Source material section start
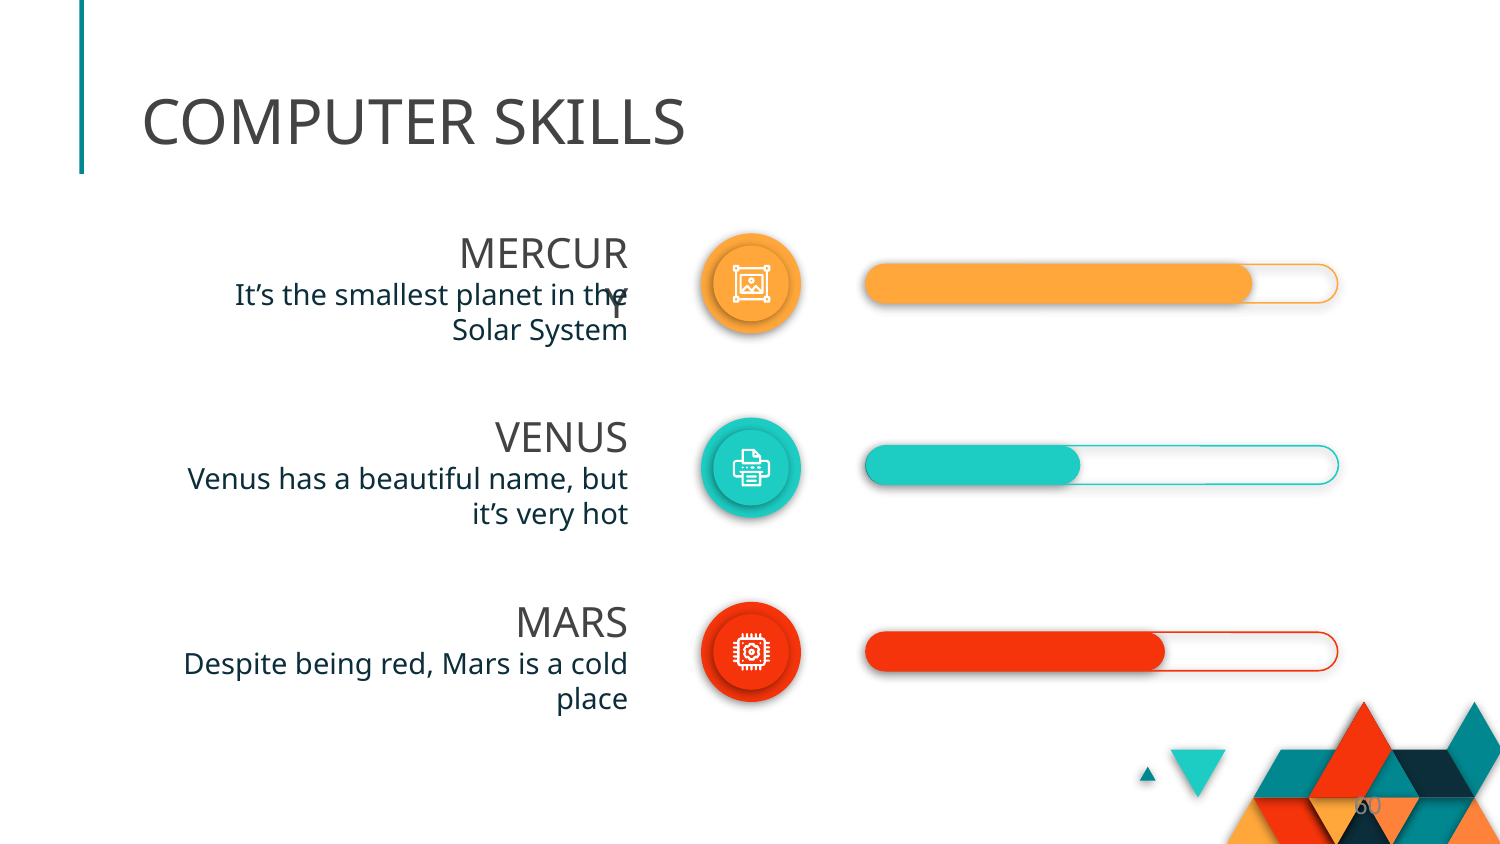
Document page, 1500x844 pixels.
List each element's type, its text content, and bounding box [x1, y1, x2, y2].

subtitle MERCURY [438, 211, 644, 261]
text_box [700, 417, 802, 518]
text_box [700, 233, 802, 334]
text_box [732, 632, 771, 672]
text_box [732, 264, 771, 303]
subtitle It’s the smallest planet in the Solar System [165, 261, 644, 356]
subtitle Venus has a beautiful name, but it’s very hot [165, 445, 644, 540]
subtitle Despite being red, Mars is a cold place [165, 630, 644, 725]
title COMPUTER SKILLS [126, 76, 751, 172]
subtitle VENUS [438, 396, 644, 445]
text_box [864, 445, 1339, 485]
subtitle MARS [438, 580, 644, 630]
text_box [865, 631, 1338, 672]
slide_number 60 [1059, 782, 1397, 828]
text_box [700, 601, 802, 703]
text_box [865, 263, 1338, 304]
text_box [732, 448, 771, 487]
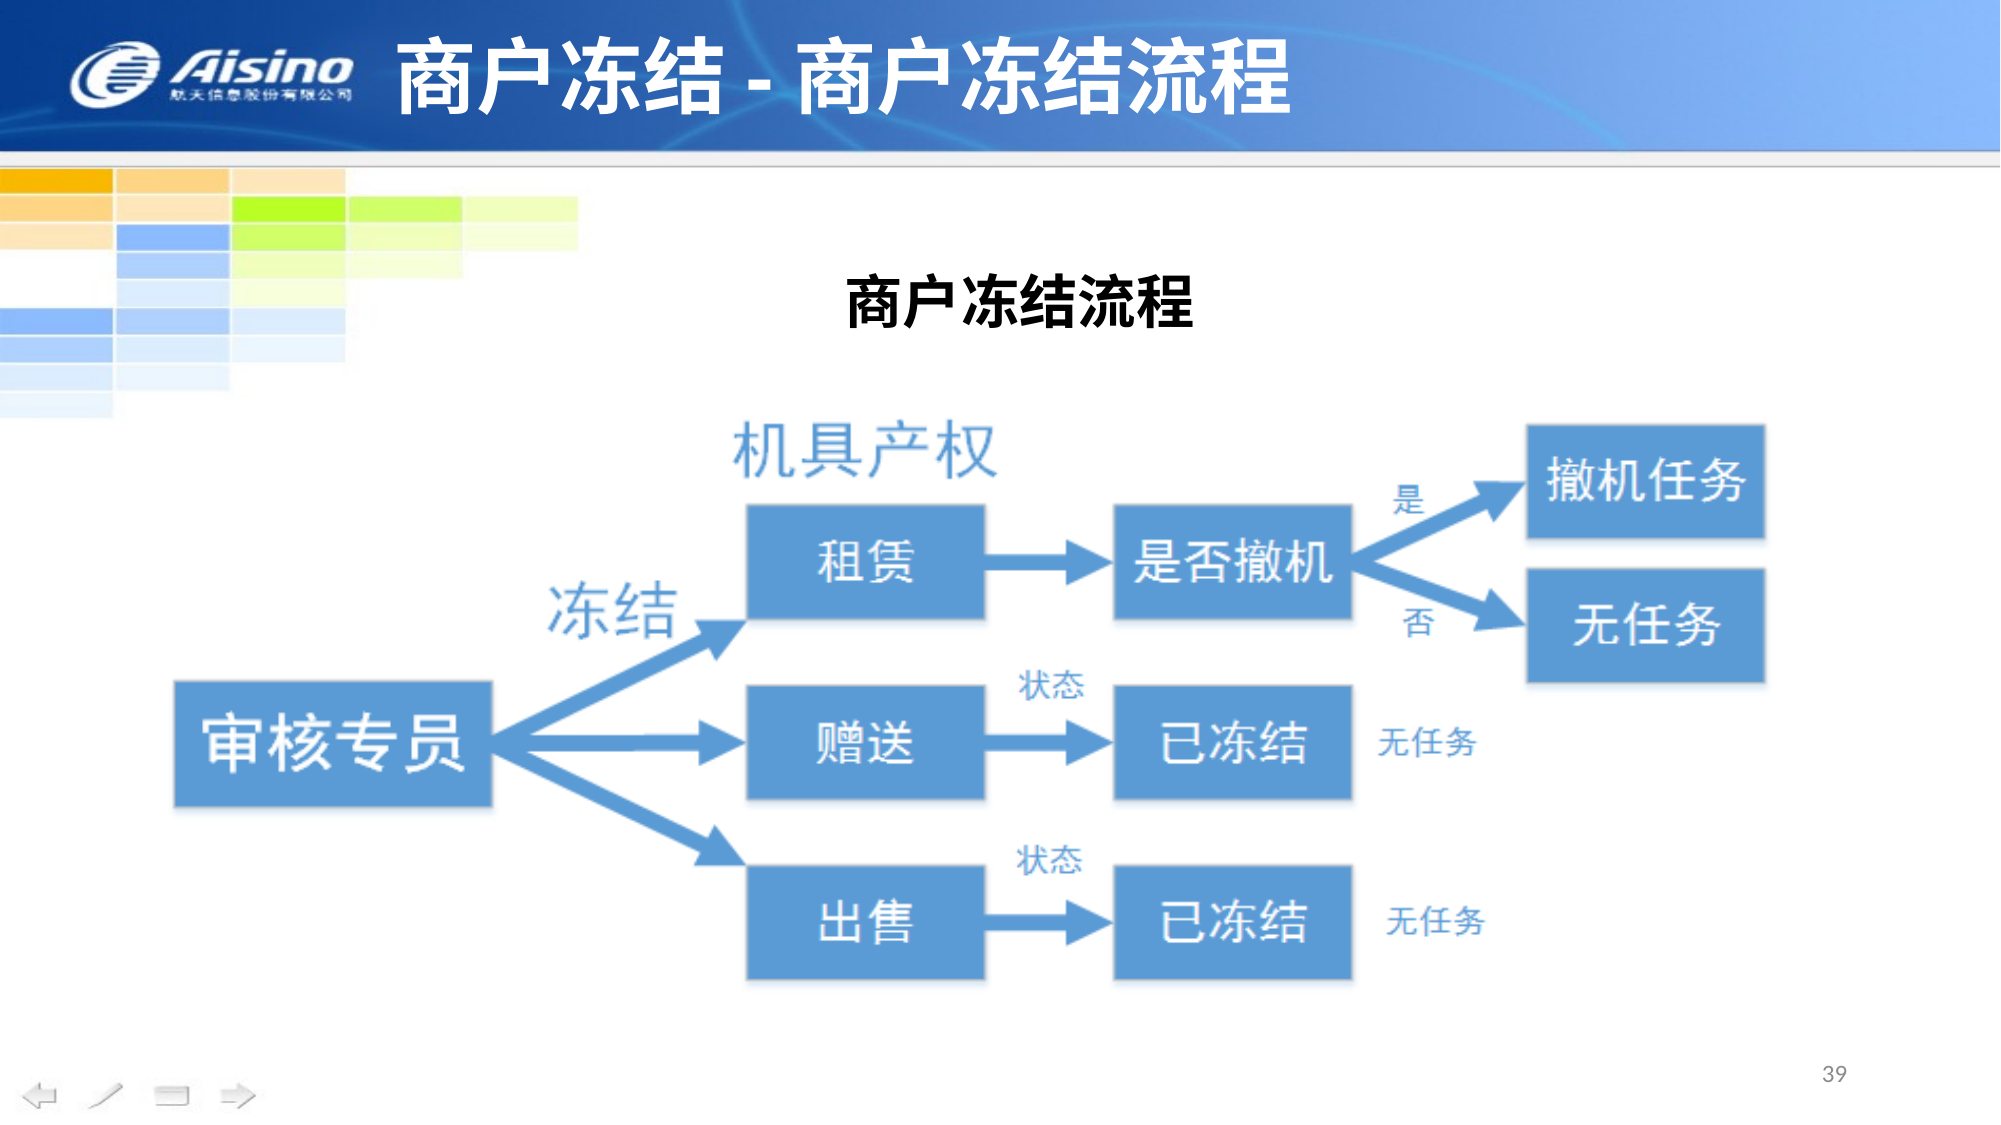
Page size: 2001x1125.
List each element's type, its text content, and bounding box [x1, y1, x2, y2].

list [137, 299, 1863, 1014]
slide_number 39 [1412, 1042, 1863, 1103]
text_box 商户冻结流程 [544, 257, 1495, 343]
picture [0, 0, 2001, 1125]
title 商户冻结-商户冻结流程 [378, 0, 1910, 161]
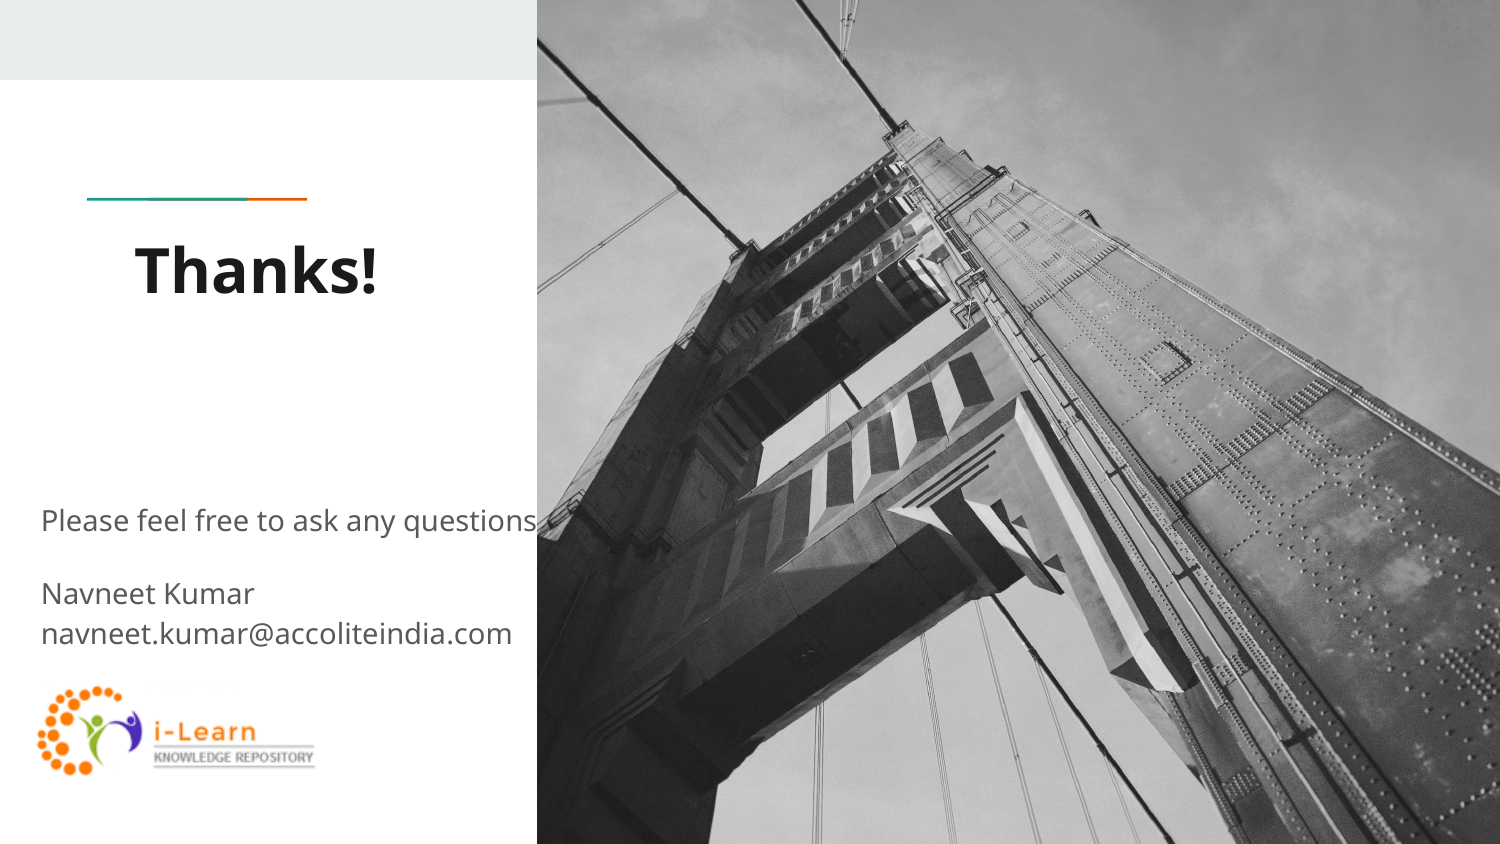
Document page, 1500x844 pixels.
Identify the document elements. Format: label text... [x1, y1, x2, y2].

title Thanks! [119, 216, 531, 443]
list Please feel free to ask any questions. Navneet Kumar navneet.kumar@accoliteindia.com [25, 481, 531, 744]
picture [33, 685, 318, 777]
picture [536, 0, 1500, 844]
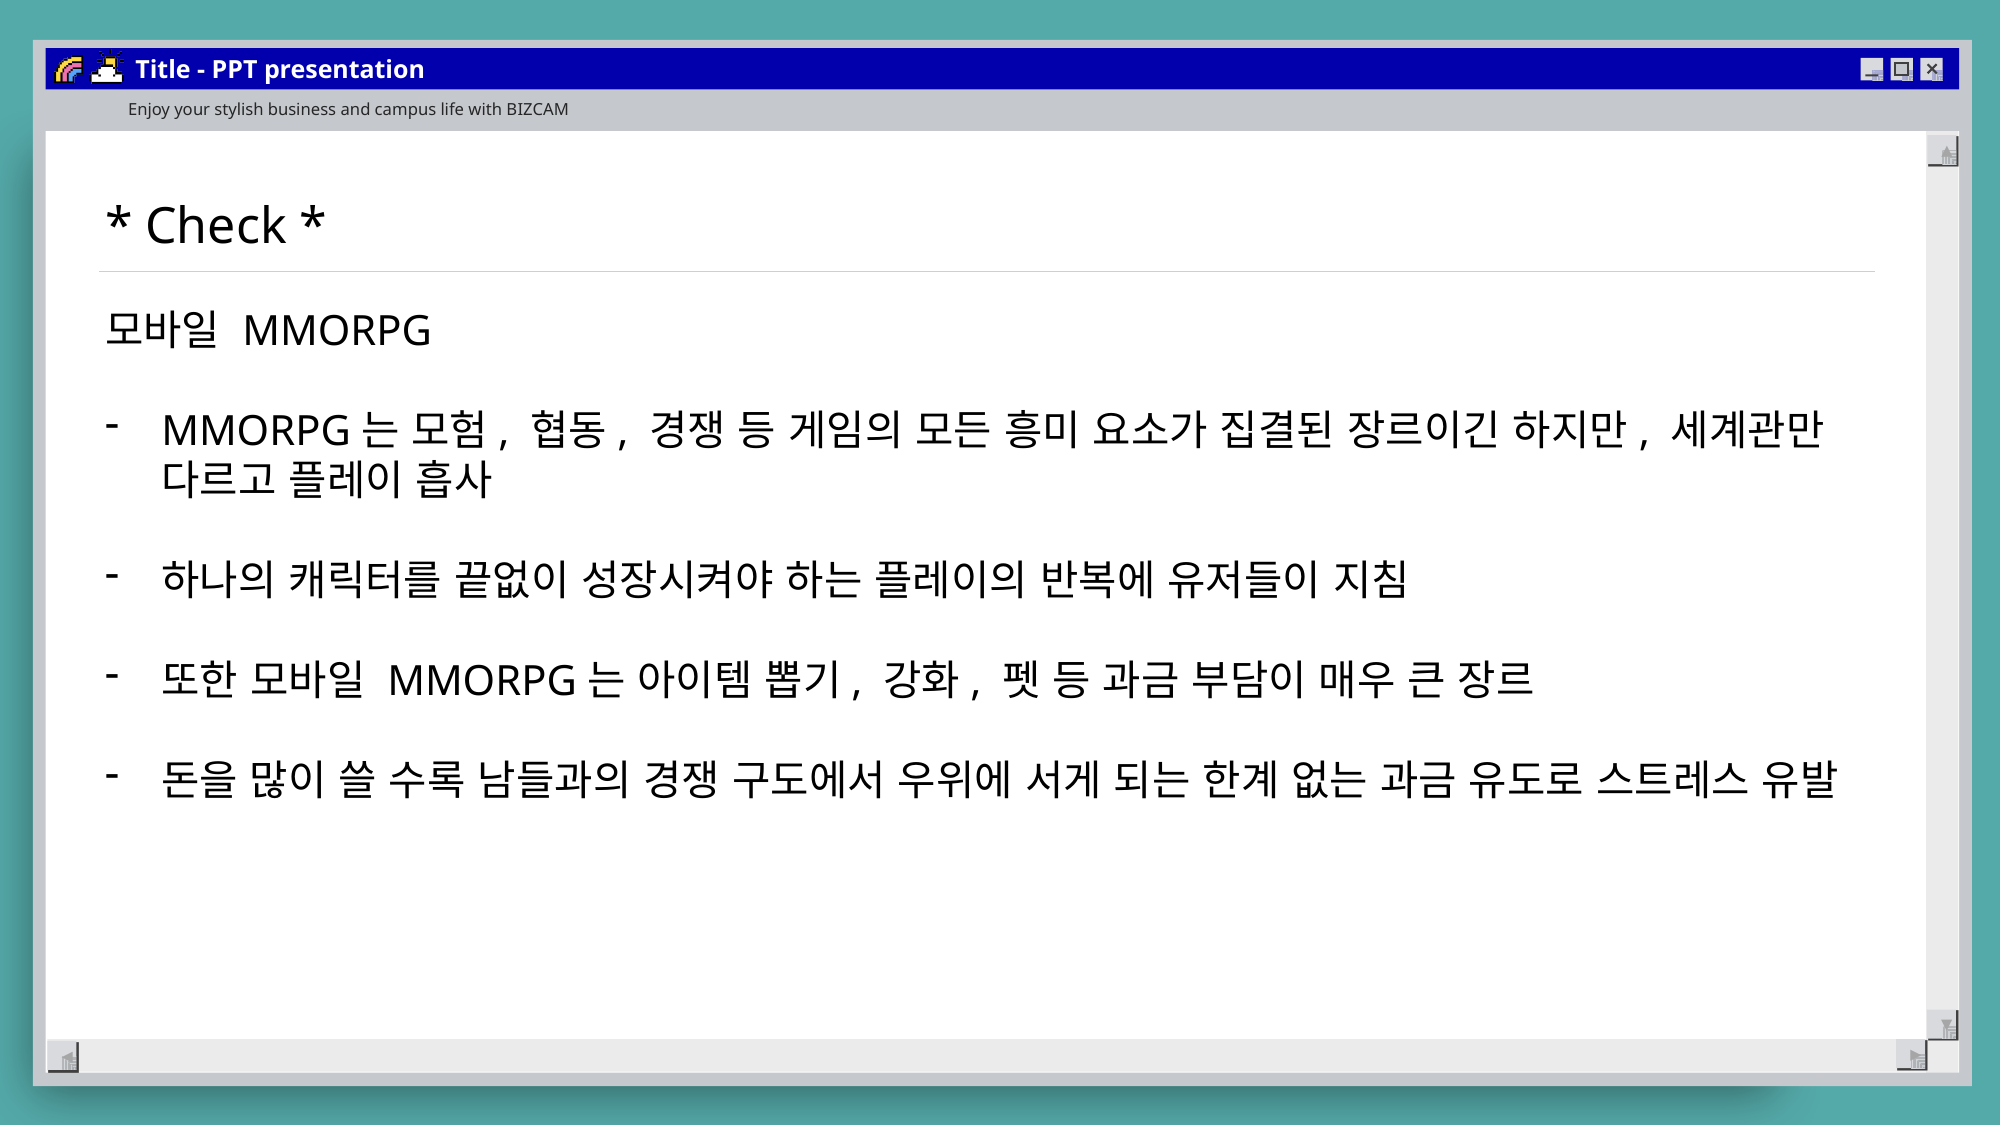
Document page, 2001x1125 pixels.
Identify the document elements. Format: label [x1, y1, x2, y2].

text_box [32, 39, 1972, 1087]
Source material section end
Your output must contain exactly the lines from the one containing "Identify the document elements. Format: label [x1, y1, x2, y2]." to the final line of the data above, and no other text.

### Response to this exercise
Identify the document elements. Format: label [x1, y1, x2, y2].

text_box [32, 39, 1972, 1087]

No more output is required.